▸ Task list:
A) In the discussion about the census examples, what download sizes are reported for census2010 and census2020?
B) Reproduce word for word the part of the census examples discussion between "1. Are the examples" and "which seems problematic.", inclusive.
C) Resume the census examples discussion after its last sentence.

▸ Text under study:
# # # # # # #

Azaya89 avatar Dec 05 '24 19:12 Azaya89

@Azaya89 just to let you know that I won't have the bandwidth to review this before the end of the year, in case it's urgent.

maximlt avatar Dec 05 '24 22:12 maximlt

@Azaya89 just to let you know that I won't have the bandwidth to review this before the end of the year, in case it's urgent.

No problem. I can't say it's urgent :)

Azaya89 avatar Dec 05 '24 22:12 Azaya89

@jbednar a thought I had after your comment in https://github.com/holoviz-topics/examples/issues/477#issuecomment-2524312011, wouldn't it be more appropriate to extend the original census example instead of adding a new one? I haven't yet run Census 2020 (this PR), from having a quick look at the code it doesn't look so different so I have the impression maintaining the two notebooks with the same environment should be possible.

maximlt avatar Dec 08 '24 11:12 maximlt

I think there are three things to consider when deciding whether examples should be grouped into a single directory:

  1. Are the examples thematically linked, such that you'd reasonably want to learn about one once you click on the other? (✔️ )
  2. Do they share essentially the same environment, such that it makes sense to set up a single environment for both? (✔️ )
  3. Can they use the same datasets? If different, does adding a new notebook add only minimal file or download size? (❌ ).

Here census2010 and census2020 clearly meet the first two criteria, but for 3, they have large and equal file sizes, and most people are only likely to want one or the other. So unless we have a way to download the right data per notebook rather than per example (which we might well end up with as we move away from anaconda_project), then combining 2010 and 2020 would cause most users to require double the disk space, which seems problematic.

jbednar avatar Dec 09 '24 00:12 jbednar

they have large and equal file sizes

I launched these two ZIP downloads and was surprised by the difference in file sizes, with 1.3GB for census2010 and 4GB for census2020.

# # # # # # #

▸ Extracted information:
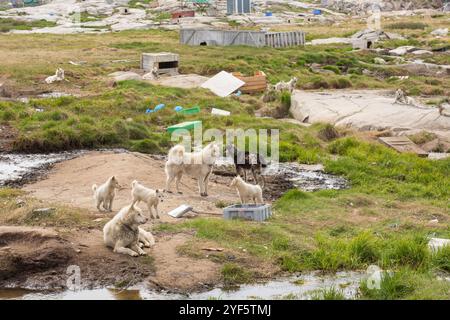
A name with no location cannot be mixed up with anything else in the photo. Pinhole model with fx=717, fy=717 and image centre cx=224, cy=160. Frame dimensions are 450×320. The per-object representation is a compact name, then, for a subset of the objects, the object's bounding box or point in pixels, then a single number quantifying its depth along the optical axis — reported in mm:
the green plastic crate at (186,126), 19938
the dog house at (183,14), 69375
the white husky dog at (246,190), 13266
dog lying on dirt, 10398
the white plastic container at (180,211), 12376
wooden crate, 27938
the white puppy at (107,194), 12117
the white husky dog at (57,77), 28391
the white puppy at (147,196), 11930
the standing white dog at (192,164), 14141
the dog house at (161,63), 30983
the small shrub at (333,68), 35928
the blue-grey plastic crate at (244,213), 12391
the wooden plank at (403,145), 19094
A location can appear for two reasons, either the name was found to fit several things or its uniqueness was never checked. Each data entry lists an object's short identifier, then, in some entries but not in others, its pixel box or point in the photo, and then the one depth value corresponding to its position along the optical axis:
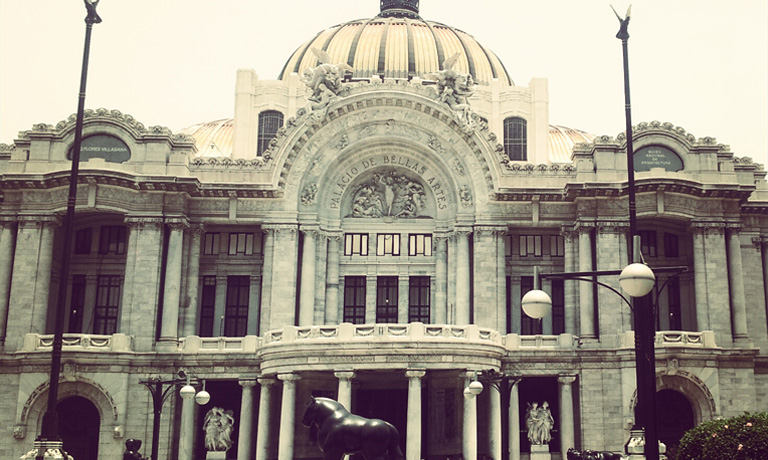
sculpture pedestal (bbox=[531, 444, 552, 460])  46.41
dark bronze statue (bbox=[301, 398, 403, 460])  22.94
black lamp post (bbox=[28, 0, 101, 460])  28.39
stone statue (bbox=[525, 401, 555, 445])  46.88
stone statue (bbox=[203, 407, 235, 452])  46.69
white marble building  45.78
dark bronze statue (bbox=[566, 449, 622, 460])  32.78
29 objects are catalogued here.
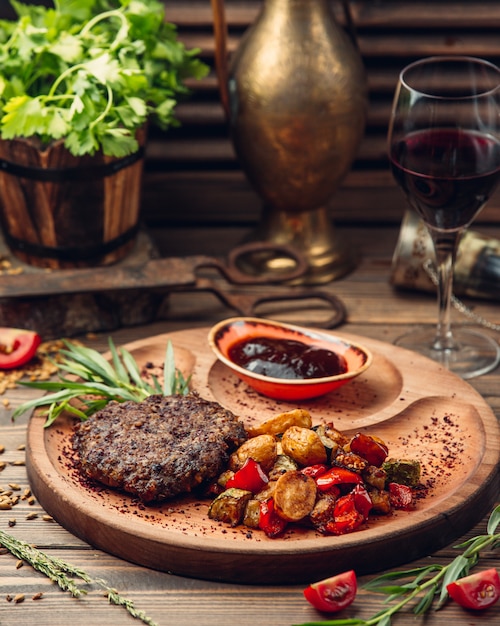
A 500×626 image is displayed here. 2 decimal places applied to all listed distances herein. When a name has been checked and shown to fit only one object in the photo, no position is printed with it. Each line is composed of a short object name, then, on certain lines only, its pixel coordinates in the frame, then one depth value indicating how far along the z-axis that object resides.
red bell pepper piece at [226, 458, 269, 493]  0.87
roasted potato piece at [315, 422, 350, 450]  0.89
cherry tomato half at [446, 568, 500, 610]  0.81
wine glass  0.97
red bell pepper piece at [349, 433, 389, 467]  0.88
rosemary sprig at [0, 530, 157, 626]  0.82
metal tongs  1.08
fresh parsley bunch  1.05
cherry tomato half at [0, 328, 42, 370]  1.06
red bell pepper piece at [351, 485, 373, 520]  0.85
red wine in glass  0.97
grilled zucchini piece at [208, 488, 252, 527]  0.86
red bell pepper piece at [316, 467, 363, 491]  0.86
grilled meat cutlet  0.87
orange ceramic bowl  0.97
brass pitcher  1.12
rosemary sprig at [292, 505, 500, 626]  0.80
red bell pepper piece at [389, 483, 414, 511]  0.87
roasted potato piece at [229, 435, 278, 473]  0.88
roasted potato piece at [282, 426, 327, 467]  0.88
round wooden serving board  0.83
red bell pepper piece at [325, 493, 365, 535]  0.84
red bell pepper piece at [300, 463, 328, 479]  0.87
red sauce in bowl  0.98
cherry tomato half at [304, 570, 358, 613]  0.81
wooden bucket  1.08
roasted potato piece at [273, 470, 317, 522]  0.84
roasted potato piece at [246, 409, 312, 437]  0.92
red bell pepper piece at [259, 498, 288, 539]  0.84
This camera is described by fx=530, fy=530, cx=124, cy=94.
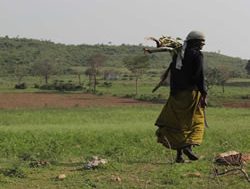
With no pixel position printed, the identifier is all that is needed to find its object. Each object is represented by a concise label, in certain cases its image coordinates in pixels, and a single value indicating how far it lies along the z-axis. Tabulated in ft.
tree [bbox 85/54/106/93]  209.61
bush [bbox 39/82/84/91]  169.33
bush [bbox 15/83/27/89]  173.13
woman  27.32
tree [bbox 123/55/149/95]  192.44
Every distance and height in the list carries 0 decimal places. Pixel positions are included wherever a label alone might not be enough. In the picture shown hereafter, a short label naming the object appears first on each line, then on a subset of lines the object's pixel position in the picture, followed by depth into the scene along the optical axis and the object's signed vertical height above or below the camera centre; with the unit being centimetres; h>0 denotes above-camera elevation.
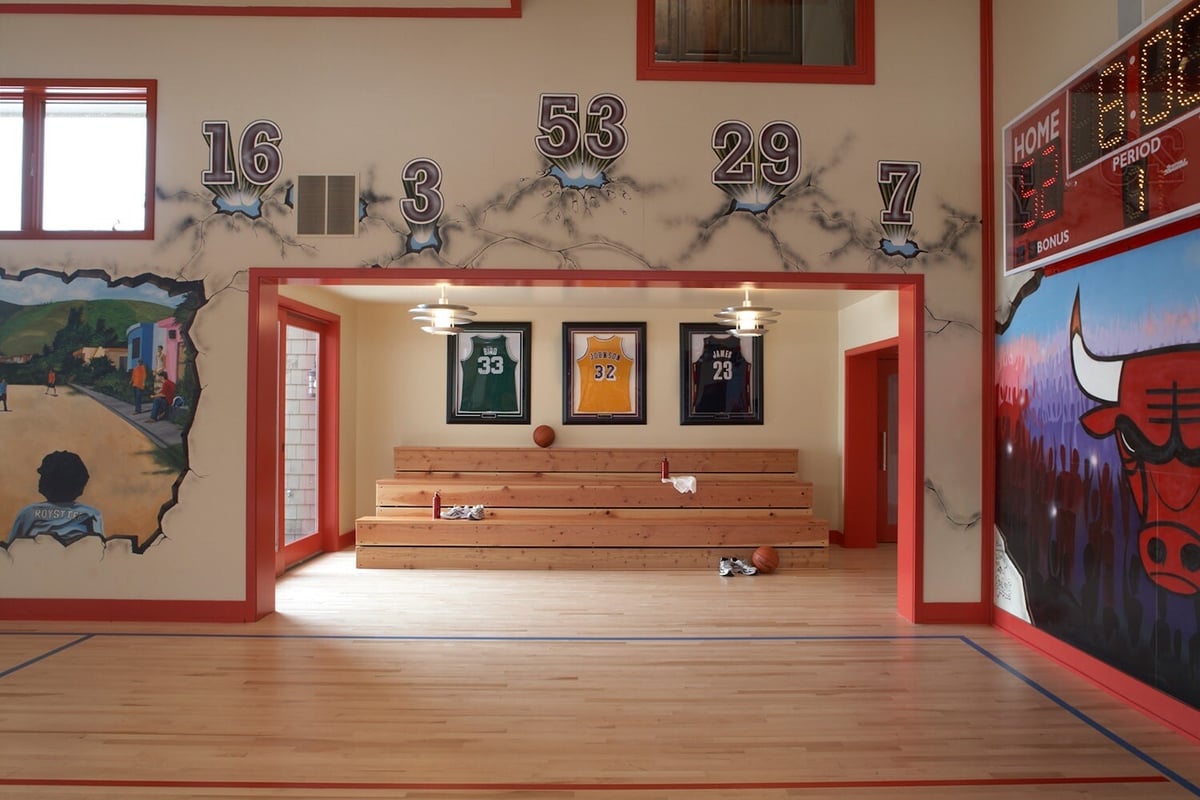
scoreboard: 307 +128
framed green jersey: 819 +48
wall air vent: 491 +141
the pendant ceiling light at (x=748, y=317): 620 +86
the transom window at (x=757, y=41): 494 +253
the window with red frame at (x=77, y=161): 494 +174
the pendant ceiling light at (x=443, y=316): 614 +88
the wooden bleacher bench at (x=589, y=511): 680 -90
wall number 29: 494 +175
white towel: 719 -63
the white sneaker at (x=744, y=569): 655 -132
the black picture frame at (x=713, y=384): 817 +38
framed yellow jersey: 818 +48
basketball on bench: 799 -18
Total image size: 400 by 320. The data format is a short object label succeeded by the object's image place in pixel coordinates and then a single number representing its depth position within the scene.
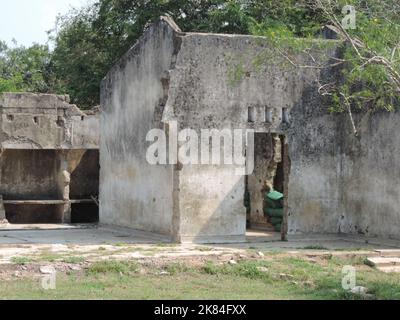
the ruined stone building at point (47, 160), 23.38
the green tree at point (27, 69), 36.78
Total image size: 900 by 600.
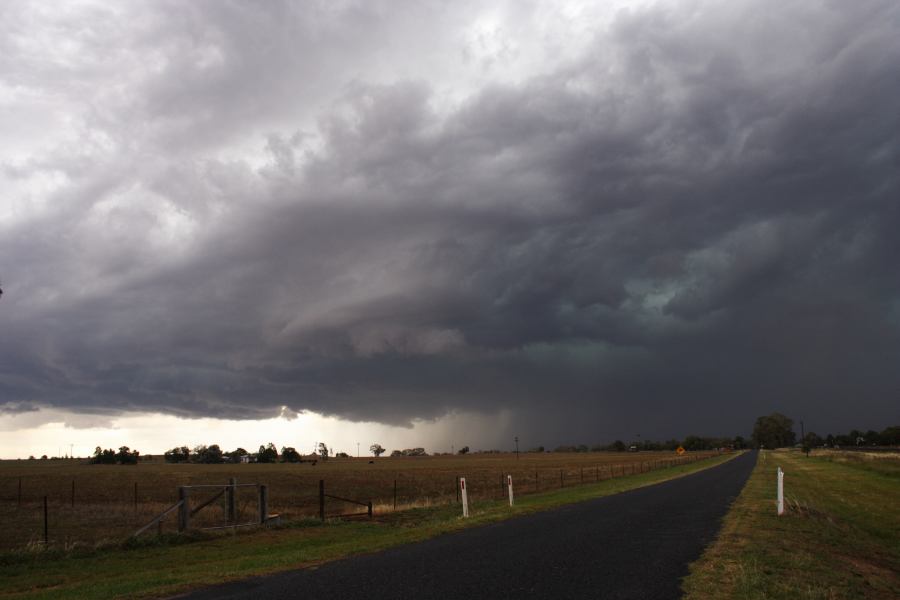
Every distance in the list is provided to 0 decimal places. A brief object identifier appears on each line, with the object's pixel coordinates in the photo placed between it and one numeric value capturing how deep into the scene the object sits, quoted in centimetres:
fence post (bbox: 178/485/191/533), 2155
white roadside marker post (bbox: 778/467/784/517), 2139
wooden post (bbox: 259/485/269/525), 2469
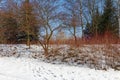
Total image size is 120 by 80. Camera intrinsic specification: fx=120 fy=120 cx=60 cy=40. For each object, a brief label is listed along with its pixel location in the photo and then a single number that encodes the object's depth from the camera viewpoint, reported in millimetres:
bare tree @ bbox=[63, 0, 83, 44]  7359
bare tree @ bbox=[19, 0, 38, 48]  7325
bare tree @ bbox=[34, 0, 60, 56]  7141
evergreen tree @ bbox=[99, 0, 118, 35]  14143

# # # # # # #

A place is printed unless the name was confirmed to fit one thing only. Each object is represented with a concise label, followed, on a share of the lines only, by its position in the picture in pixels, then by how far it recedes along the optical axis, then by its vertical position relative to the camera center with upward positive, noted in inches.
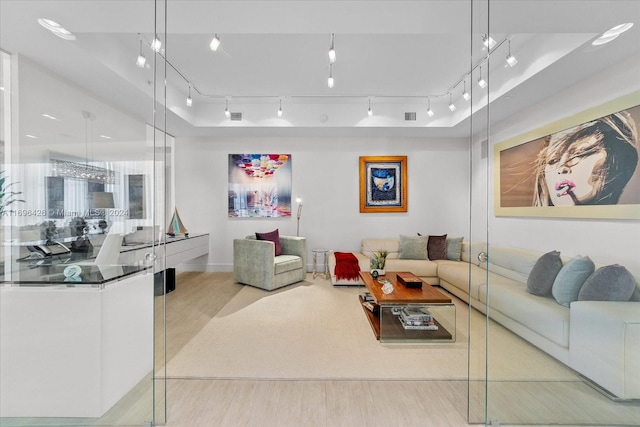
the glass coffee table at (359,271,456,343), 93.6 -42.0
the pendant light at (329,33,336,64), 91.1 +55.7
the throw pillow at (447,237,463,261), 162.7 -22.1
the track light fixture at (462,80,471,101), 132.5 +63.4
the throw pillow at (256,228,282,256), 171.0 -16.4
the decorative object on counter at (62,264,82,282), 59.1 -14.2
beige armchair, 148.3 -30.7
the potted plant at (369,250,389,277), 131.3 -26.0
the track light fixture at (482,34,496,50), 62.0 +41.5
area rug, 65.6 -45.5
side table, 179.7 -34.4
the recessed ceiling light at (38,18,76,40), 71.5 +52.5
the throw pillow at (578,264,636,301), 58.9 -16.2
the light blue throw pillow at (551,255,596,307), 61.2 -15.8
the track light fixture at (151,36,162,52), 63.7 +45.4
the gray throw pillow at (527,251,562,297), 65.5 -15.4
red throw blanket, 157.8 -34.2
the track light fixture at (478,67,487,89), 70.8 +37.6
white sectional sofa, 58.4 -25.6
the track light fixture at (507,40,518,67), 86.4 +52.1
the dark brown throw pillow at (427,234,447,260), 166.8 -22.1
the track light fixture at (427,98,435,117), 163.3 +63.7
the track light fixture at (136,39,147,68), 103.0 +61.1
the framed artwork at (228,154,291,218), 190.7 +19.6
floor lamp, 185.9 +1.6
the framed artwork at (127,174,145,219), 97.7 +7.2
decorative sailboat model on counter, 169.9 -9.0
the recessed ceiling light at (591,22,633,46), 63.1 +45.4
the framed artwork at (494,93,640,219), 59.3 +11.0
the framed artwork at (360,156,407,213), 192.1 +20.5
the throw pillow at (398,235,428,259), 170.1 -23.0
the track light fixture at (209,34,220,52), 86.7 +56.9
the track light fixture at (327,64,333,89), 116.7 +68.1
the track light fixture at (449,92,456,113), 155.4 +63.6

# # # # # # #

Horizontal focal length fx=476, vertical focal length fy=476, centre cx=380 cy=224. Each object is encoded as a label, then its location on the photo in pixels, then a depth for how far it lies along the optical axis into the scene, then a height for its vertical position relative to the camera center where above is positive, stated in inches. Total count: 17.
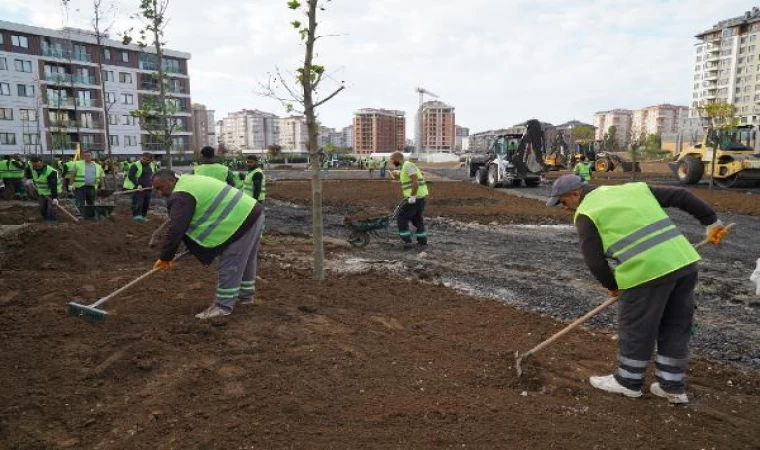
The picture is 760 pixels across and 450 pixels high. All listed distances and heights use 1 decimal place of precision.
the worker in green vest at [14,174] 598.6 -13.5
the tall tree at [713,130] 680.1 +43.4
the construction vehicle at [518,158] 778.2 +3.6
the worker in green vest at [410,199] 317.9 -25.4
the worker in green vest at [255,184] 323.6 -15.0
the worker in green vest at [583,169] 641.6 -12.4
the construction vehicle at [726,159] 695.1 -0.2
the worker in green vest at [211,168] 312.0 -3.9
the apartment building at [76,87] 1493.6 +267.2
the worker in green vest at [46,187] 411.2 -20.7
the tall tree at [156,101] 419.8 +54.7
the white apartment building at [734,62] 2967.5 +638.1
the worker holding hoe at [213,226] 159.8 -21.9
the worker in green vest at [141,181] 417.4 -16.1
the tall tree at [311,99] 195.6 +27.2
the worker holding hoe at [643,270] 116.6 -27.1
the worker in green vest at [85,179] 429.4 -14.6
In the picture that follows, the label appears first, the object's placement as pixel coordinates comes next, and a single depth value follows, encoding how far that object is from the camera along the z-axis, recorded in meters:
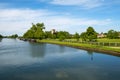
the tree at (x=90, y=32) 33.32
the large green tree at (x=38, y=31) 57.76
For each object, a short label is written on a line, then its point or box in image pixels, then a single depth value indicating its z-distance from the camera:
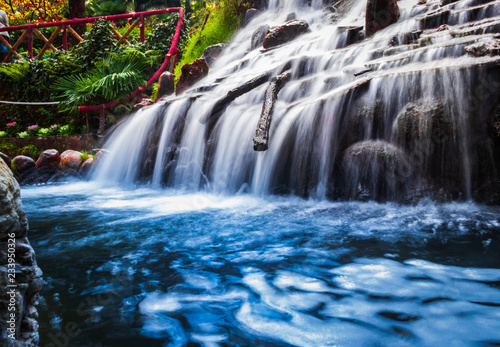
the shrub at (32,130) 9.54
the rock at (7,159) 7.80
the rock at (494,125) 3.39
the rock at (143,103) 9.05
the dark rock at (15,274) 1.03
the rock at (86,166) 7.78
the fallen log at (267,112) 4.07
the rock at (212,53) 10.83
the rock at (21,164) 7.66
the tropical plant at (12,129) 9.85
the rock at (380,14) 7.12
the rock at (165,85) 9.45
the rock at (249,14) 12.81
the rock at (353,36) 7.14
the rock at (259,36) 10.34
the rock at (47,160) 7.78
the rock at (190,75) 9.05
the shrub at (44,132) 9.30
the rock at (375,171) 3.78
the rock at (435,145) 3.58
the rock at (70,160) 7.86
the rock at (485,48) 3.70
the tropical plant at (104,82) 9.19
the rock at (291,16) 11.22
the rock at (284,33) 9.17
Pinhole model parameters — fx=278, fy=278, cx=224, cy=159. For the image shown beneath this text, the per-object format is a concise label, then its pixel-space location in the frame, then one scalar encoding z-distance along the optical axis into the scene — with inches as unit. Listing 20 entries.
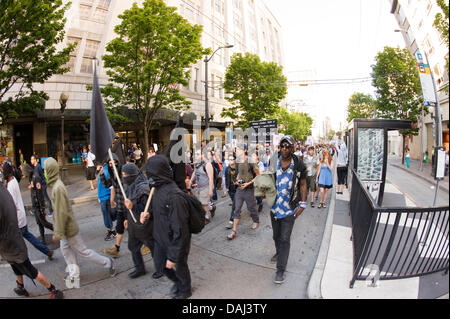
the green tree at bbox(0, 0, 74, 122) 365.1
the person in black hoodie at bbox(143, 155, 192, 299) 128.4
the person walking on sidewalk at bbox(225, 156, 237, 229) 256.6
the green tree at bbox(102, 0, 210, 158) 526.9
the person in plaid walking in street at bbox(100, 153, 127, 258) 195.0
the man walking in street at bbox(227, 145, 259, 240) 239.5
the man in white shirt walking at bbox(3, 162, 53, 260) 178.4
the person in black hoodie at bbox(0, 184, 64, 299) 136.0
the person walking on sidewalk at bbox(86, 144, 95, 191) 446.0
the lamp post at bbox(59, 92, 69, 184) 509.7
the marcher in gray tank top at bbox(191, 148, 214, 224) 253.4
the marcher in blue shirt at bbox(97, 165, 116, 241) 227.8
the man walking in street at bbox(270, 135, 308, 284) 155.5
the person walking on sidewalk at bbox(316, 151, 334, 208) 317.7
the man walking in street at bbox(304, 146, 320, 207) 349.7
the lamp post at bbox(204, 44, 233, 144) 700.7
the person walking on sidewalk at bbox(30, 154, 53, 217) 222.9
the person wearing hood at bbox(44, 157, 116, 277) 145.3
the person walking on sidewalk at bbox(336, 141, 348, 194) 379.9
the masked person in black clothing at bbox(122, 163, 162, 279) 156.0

# # # # # # #

▸ Results by task:
A) 1.3GB for census2010 and 4GB for census2020.

B)
1. Are the examples thematically linked, such that you'd reasonably want to learn about one once you click on the other? (✔️ )
  2. Do they share essentially the same environment, such that it makes sense to set up a single environment for both? (✔️ )
  3. Can they use the same datasets? If different, does adding a new notebook add only minimal file or download size? (❌ ).

Here census2010 and census2020 clearly meet the first two criteria, but for 3, they have large and equal file sizes, and most people are only likely to want one or the other. So unless we have a way to download the right data per notebook rather than per example (which we might well end up with as we move away from anaconda_project), then combining 2010 and 2020 would cause most users to require double the disk space, which seems problematic.

C)
  • [ ] We need to check why the files differ so much, are there more columns in census2020? If so, are they used? Or is the data stored differently (dtype, compression)?

@jbednar I'm asking this question as it is quite clear, to me at least, that examples are meant to be kept up-to-date, i.e. this site is not a blog. We often hear that we have too many APIs (last was during the last steering committee meeting on Friday), we should try to expose our users to the best practices only. It means that this growing number of examples needs to be maintained; this year, we have updated about half of them and it wasn't trivial. So I'm going to challenge adding census 2020 if it's just a slight variation of census 2010 with a slightly different dataset? To illustrate this, census 2010 (which was priority 4 on our NF SDG list, we almost got to it) has a bug in the legend and might be able to use hvPlot directly.

image

maximlt avatar Dec 09 '24 08:12 maximlt

  • [ ] We need to check why the files differ so much, are there more columns in census2020? If so, are they used? Or is the data stored differently (dtype, compression)?

I can point out here that the 2010 dataset contains ~306 million rows while the 2020 dataset contains over 334 million. That's an additional ~28 million rows. I'm sure that alone is not the reason for the large difference in file size but I think it also play a role?

Azaya89 avatar Dec 09 '24 15:12 Azaya89

  • [ ] We need to check why the files differ so much, are there more columns in census2020? If so, are they used? Or is the data stored differently (dtype, compression)?

I can point out here that the 2010 dataset contains ~306 million rows while the 2020 dataset contains over 334 million. That's an additional ~28 million rows. I'm sure that alone is not the reason for the large difference in file size but I think it also play a role?

That's not enough to make it 3x bigger.

maximlt avatar Dec 09 '24 15:12 maximlt

  • [ ] We need to check why the files differ so much, are there more columns in census2020? If so, are they used? Or is the data stored differently (dtype, compression)?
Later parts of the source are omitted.